**Task details**.
With both ends included, transcribe exactly the records below from their first line to the line that contains "Your Margin?".

**Material for the task**.

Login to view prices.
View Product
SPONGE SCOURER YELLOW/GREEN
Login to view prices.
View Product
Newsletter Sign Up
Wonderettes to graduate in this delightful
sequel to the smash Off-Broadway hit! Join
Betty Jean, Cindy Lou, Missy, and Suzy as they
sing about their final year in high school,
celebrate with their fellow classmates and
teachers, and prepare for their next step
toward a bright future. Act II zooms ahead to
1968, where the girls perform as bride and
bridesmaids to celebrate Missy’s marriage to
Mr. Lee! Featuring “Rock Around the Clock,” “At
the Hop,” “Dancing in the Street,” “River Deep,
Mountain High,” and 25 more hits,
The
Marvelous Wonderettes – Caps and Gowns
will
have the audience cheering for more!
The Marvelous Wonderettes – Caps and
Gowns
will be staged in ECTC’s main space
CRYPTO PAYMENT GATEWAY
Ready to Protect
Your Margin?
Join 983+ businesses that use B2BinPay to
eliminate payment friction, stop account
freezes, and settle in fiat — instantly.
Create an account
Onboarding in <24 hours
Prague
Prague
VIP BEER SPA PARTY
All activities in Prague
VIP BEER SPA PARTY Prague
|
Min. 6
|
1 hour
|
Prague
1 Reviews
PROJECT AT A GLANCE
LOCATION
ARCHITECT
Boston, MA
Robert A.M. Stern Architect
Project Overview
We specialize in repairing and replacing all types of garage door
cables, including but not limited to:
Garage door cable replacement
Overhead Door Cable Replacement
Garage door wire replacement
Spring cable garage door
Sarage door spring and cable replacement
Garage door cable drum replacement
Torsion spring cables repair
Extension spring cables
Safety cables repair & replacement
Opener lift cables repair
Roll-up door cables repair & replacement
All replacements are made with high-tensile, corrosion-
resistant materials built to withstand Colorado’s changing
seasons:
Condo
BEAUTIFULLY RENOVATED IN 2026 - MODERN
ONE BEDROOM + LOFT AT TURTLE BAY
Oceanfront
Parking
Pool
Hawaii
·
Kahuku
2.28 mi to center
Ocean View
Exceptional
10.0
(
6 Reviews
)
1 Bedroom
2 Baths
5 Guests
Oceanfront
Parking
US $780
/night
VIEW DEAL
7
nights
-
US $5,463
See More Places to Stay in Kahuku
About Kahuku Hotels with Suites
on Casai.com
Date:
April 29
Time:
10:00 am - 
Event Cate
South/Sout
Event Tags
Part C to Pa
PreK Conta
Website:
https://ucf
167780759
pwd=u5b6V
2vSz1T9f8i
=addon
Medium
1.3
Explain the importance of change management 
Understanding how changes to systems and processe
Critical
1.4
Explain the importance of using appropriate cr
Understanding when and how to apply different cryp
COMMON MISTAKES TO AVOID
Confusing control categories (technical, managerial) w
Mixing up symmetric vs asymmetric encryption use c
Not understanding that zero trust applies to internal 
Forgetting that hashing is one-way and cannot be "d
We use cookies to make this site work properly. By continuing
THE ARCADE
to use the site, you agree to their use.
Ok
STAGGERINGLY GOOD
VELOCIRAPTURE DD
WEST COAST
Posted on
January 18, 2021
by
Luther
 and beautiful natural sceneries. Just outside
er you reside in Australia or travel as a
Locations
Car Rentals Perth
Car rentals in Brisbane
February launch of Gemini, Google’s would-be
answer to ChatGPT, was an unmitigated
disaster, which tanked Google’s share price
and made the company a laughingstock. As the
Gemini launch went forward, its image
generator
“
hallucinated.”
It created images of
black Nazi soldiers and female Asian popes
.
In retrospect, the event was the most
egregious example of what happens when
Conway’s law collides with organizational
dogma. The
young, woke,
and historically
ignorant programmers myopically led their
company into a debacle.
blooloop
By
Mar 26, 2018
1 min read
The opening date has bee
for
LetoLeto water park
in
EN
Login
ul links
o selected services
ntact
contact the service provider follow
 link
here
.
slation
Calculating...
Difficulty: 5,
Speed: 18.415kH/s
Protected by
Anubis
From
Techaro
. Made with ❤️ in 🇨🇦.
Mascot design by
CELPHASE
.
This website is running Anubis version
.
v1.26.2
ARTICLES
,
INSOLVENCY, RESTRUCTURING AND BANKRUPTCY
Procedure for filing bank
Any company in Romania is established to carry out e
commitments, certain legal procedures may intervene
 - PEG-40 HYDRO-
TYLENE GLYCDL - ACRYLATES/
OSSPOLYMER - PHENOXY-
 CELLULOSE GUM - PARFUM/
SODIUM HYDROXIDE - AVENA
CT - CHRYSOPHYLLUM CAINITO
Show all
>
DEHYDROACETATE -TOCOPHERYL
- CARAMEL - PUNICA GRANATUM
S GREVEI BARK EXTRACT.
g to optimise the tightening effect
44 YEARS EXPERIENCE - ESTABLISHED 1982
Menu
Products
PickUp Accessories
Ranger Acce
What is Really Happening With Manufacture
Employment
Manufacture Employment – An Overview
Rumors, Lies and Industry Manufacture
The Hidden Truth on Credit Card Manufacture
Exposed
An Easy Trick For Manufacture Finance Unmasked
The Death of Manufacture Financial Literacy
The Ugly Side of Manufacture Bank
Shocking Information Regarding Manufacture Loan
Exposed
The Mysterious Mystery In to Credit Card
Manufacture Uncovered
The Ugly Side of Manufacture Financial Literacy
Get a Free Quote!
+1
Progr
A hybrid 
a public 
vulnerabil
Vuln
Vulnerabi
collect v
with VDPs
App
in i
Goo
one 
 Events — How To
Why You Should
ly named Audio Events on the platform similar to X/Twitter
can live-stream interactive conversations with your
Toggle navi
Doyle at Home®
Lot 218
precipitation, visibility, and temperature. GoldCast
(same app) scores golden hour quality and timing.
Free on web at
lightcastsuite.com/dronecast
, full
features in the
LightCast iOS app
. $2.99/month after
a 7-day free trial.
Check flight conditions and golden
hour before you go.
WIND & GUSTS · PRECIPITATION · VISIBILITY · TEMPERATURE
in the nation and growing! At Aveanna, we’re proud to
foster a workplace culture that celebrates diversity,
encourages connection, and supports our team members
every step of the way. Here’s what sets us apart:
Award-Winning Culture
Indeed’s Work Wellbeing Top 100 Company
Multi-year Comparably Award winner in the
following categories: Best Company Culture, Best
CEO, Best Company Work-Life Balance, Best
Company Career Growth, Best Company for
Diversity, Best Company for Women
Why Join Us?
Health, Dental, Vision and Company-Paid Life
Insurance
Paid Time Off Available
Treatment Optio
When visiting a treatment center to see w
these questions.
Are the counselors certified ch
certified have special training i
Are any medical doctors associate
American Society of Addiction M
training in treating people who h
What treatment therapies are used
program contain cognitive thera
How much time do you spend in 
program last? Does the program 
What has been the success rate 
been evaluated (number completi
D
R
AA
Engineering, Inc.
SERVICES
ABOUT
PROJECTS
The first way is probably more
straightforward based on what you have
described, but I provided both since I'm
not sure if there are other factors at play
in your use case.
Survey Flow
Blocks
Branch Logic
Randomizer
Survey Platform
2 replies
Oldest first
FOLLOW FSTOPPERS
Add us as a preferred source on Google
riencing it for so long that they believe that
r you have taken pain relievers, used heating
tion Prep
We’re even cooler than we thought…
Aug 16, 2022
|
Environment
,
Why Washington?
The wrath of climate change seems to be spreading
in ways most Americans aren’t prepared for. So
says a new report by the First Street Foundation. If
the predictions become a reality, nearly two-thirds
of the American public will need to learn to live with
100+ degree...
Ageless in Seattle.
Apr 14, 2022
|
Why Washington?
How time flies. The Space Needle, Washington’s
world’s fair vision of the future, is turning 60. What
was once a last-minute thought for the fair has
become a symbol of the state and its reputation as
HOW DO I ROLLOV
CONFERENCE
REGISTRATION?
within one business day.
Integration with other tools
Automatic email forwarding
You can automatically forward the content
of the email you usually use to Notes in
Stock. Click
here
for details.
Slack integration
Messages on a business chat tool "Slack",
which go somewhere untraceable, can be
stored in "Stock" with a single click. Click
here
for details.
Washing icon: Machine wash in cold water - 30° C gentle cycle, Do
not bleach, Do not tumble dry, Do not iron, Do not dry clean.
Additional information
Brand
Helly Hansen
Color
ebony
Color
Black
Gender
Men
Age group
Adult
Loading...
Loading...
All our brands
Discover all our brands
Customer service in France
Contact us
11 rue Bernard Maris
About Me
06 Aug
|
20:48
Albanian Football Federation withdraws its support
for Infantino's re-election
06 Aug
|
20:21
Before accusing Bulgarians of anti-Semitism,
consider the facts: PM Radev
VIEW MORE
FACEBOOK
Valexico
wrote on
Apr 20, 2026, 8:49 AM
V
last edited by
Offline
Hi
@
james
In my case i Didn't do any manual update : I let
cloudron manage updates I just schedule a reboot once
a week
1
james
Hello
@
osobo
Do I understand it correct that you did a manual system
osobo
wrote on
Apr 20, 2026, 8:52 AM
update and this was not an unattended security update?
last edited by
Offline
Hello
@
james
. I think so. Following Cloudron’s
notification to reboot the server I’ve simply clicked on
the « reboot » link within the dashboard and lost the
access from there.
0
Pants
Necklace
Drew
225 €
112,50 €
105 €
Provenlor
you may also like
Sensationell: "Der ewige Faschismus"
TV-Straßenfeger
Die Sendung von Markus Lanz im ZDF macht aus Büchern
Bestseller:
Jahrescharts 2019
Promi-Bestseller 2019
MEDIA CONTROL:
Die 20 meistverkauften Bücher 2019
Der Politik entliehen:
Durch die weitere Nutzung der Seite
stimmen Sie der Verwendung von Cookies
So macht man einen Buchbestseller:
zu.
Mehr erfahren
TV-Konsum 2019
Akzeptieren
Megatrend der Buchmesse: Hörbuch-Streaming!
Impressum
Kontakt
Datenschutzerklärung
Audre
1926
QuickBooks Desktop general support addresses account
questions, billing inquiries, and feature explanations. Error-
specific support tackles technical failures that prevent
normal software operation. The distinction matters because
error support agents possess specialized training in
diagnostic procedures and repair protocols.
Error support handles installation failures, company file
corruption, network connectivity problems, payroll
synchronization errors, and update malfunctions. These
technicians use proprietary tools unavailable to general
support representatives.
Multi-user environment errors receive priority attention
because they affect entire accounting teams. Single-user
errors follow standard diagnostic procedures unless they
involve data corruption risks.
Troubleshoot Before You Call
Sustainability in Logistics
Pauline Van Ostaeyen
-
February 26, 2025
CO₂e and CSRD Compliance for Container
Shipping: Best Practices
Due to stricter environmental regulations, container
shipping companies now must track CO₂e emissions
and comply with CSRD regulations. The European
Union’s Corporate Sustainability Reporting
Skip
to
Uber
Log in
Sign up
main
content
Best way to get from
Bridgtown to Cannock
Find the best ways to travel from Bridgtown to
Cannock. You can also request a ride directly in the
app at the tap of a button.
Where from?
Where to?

**Reply to the task**.
Login to view prices.
View Product
SPONGE SCOURER YELLOW/GREEN
Login to view prices.
View Product
Newsletter Sign Up
Wonderettes to graduate in this delightful
sequel to the smash Off-Broadway hit! Join
Betty Jean, Cindy Lou, Missy, and Suzy as they
sing about their final year in high school,
celebrate with their fellow classmates and
teachers, and prepare for their next step
toward a bright future. Act II zooms ahead to
1968, where the girls perform as bride and
bridesmaids to celebrate Missy’s marriage to
Mr. Lee! Featuring “Rock Around the Clock,” “At
the Hop,” “Dancing in the Street,” “River Deep,
Mountain High,” and 25 more hits,
The
Marvelous Wonderettes – Caps and Gowns
will
have the audience cheering for more!
The Marvelous Wonderettes – Caps and
Gowns
will be staged in ECTC’s main space
CRYPTO PAYMENT GATEWAY
Ready to Protect
Your Margin?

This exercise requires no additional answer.